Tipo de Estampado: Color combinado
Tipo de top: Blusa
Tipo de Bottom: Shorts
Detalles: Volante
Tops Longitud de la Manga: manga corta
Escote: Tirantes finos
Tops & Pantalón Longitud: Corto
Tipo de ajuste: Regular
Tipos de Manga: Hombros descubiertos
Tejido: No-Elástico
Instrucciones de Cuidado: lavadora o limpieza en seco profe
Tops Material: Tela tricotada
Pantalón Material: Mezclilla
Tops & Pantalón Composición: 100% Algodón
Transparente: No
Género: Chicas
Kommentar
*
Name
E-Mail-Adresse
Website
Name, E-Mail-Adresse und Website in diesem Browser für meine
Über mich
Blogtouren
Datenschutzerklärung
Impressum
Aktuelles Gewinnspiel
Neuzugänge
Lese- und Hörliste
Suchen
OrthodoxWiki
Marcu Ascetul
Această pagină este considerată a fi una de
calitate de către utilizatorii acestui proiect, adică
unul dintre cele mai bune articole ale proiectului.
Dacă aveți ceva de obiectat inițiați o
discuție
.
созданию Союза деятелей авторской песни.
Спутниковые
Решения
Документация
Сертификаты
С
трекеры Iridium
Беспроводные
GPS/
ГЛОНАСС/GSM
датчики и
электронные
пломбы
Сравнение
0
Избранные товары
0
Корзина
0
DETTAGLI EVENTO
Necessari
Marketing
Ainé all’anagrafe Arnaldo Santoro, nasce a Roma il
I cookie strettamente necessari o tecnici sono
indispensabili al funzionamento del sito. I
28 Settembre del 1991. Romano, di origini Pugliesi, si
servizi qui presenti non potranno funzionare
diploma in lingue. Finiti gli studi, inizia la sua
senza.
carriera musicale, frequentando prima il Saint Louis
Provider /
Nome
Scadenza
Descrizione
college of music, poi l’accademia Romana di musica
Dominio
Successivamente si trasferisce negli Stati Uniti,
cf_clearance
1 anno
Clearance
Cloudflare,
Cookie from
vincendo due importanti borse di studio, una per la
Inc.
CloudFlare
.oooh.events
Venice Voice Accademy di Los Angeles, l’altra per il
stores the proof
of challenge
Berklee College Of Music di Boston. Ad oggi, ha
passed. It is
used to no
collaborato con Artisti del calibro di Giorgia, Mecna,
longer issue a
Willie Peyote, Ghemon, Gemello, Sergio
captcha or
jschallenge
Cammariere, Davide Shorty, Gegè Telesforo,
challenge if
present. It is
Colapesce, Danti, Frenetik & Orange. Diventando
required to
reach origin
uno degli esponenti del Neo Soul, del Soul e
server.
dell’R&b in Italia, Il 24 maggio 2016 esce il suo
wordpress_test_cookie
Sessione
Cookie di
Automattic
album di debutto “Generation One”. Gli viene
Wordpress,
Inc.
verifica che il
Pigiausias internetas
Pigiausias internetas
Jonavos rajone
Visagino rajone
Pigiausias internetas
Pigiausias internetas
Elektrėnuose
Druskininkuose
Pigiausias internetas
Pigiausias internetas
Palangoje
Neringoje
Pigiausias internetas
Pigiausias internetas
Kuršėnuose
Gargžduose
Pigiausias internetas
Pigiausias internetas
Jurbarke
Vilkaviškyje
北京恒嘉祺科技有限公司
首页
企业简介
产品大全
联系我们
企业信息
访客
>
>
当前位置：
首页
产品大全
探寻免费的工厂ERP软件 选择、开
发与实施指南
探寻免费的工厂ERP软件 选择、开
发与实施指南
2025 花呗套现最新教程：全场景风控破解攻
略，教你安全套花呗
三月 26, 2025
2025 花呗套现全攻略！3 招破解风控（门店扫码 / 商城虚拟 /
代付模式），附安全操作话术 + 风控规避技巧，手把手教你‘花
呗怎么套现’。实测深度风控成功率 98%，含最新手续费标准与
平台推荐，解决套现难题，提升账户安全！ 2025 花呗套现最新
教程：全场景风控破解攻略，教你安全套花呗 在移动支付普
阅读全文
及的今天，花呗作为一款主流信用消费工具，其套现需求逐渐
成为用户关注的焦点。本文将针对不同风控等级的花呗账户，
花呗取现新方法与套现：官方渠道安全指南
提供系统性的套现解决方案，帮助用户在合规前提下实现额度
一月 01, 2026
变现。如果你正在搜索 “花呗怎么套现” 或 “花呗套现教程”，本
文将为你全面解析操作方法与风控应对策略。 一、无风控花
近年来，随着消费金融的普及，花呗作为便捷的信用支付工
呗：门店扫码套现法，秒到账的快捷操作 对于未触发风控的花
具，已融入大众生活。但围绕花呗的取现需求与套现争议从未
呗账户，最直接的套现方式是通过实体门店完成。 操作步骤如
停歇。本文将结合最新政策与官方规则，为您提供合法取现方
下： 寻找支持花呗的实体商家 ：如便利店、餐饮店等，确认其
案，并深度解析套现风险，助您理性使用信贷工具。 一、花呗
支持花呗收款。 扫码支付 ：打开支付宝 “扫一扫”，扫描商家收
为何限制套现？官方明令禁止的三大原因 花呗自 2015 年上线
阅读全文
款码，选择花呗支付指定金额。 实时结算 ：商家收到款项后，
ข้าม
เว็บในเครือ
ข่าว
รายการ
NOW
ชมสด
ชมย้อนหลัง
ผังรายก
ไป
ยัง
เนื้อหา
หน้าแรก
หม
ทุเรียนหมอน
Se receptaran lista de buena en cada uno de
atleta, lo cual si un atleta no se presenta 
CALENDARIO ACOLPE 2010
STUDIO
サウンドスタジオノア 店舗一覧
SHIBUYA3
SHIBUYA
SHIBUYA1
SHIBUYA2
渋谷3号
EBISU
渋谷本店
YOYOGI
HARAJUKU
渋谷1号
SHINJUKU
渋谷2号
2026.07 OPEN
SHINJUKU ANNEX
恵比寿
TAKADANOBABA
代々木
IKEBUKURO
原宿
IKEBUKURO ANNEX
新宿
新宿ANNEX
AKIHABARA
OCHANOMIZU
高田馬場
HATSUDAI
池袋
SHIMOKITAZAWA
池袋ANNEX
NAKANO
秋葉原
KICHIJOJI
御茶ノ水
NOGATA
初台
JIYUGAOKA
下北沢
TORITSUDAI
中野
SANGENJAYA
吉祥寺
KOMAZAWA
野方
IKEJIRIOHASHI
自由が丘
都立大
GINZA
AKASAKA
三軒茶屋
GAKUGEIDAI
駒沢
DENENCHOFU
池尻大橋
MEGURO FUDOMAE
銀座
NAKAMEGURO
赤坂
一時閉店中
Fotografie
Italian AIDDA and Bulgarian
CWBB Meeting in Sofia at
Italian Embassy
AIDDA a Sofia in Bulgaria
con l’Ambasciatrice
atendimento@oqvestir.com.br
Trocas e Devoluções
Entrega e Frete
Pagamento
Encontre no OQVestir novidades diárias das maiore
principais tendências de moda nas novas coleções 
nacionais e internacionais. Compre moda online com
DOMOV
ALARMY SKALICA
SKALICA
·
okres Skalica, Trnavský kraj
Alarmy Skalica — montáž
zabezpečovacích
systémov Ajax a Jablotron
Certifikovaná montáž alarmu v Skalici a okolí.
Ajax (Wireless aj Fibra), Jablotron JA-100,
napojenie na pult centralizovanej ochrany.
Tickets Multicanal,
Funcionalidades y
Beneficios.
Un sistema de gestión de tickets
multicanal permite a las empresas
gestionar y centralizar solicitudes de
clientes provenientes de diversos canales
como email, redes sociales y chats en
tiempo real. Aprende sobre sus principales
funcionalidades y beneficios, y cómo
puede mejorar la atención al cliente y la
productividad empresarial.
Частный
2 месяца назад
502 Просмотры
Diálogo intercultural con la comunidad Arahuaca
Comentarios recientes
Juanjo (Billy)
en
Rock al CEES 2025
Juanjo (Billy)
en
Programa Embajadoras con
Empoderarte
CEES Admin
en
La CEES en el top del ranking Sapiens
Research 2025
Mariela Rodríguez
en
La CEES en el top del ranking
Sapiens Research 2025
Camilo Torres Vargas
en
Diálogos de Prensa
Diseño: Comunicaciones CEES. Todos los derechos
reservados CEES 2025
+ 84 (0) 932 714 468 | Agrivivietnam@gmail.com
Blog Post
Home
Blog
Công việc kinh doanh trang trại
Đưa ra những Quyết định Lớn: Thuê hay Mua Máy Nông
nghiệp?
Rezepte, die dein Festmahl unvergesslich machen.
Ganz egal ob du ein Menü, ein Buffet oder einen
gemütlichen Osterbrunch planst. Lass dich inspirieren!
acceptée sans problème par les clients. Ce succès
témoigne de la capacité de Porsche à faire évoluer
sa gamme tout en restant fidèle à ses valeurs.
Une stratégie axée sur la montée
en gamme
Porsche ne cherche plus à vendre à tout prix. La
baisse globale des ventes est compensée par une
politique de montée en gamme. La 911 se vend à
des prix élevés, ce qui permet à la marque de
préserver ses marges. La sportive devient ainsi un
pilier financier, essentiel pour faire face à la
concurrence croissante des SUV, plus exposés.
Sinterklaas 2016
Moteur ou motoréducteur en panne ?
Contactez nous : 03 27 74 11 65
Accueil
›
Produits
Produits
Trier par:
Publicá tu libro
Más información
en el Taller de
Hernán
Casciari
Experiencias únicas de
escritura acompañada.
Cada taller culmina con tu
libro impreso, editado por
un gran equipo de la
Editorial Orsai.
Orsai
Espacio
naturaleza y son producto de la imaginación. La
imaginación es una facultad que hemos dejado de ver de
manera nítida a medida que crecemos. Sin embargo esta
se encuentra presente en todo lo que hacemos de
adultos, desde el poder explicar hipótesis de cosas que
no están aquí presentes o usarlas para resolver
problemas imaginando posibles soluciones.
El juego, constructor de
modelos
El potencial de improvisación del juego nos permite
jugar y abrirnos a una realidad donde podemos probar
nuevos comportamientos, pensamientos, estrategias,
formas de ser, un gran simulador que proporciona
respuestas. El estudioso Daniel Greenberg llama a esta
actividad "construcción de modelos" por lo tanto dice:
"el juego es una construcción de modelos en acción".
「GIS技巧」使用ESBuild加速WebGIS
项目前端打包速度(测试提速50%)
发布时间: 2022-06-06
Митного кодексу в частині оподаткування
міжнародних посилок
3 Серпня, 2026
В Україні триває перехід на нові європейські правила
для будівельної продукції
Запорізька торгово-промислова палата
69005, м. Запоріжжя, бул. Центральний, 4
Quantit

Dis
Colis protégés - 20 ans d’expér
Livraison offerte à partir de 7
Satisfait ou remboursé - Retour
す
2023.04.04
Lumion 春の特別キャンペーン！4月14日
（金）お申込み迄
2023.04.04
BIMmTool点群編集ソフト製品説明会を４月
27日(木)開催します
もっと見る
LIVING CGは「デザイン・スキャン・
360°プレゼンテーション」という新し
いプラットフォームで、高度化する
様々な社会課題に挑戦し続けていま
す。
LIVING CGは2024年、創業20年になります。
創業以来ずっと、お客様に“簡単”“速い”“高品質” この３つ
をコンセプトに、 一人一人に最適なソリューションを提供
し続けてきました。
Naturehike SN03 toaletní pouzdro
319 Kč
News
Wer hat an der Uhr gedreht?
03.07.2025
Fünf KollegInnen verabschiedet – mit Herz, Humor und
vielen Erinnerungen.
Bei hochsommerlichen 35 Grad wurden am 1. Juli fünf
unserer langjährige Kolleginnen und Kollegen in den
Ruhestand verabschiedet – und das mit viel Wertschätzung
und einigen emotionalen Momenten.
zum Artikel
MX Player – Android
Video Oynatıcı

┄┄┄┄┄┄

* What to work on: Express the listing as a Markdown table with the columns Entry No. and Text, from its first line through the line containing "Tops Material: Tela tricotada". Leave out blank lines and give only those lines.

* Written solution:
| Entry No. | Text |
|---|---|
| 1 | Tipo de Estampado: Color combinado |
| 2 | Tipo de top: Blusa |
| 3 | Tipo de Bottom: Shorts |
| 4 | Detalles: Volante |
| 5 | Tops Longitud de la Manga: manga corta |
| 6 | Escote: Tirantes finos |
| 7 | Tops & Pantalón Longitud: Corto |
| 8 | Tipo de ajuste: Regular |
| 9 | Tipos de Manga: Hombros descubiertos |
| 10 | Tejido: No-Elástico |
| 11 | Instrucciones de Cuidado: lavadora o limpieza en seco profe |
| 12 | Tops Material: Tela tricotada |